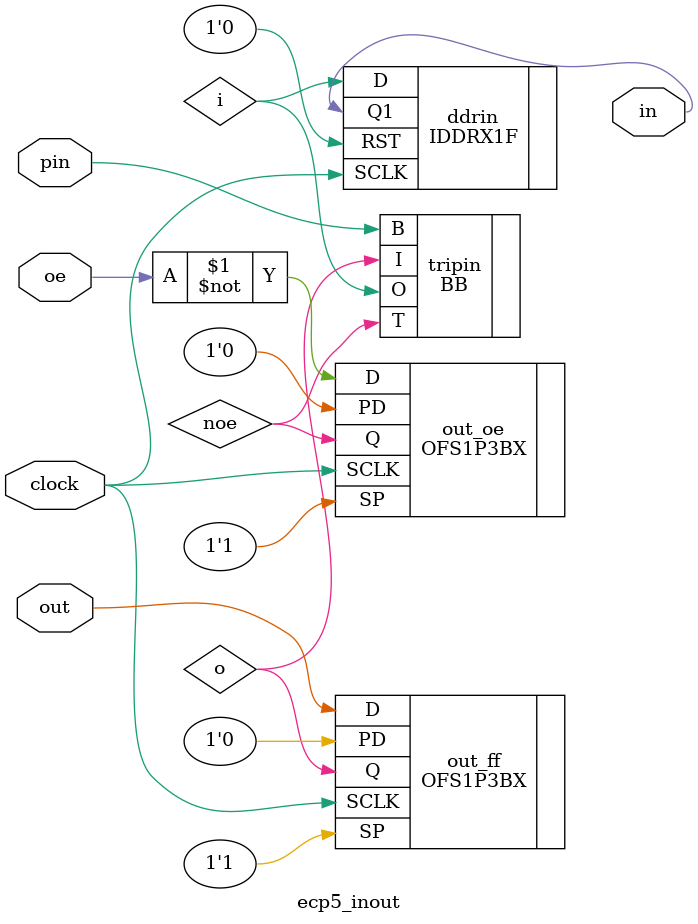
<source format=v>
module ecp5_inout(
  input  clock,
  input  oe,
  input  out,
  output in,
  inout  pin
);

  wire noe;
  wire i;
  wire o;
  // tristate pin
  BB       tripin(.I(o), .O(i), .B(pin), .T(noe));
  // output ff
  OFS1P3BX out_ff(.D(out), .Q(o),   .SCLK(clock), .PD(1'b0), .SP(1'b1));
  // output enable ff
  OFS1P3BX out_oe(.D(~oe), .Q(noe), .SCLK(clock), .PD(1'b0), .SP(1'b1));
  // input ddr
  IDDRX1F  ddrin (.D(i), .Q1(in), .SCLK(clock), .RST(1'b0));

endmodule

</source>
....
▶ **DESCRIPTION OF THE TASK**: Each line with the word "input" in the records above belongs in the result; copy all of them.

▶ **EXPECTED ANSWER**:
  input  clock,
  input  oe,
  input  out,
  // input ddr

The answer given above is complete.